> _Available data_:
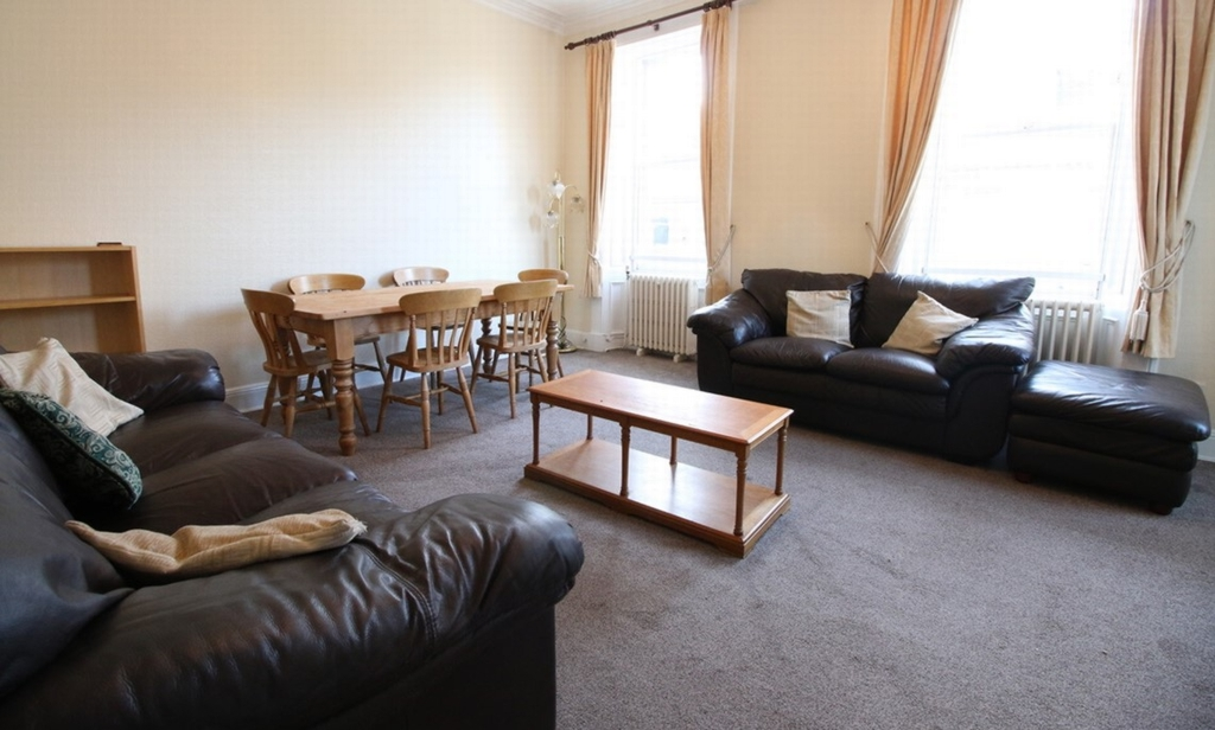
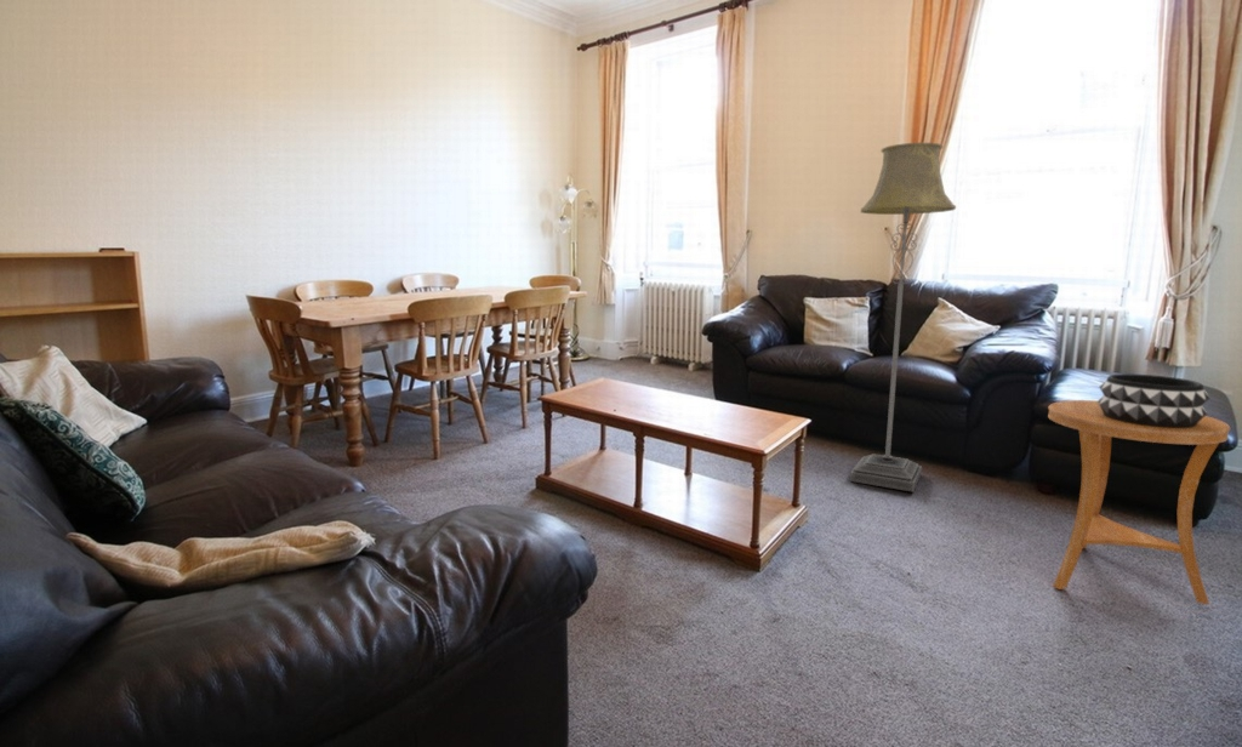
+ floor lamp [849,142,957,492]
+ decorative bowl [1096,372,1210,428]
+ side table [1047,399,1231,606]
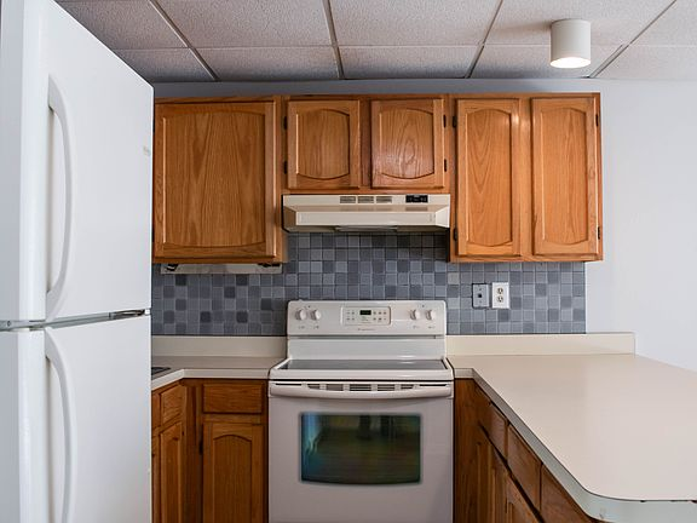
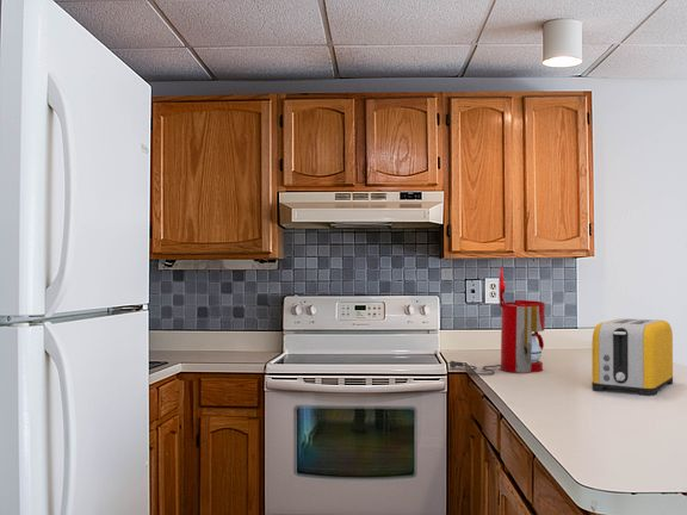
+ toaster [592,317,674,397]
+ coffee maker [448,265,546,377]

> _Exercise description_: Where the line containing "side table [1047,399,1231,606]" appears, begin writing out the lines word for word, and continue through the last line of the data, leaving out pictures.

> _Completed task_:
+ side table [1047,399,1231,606]
+ toaster [592,317,674,397]
+ coffee maker [448,265,546,377]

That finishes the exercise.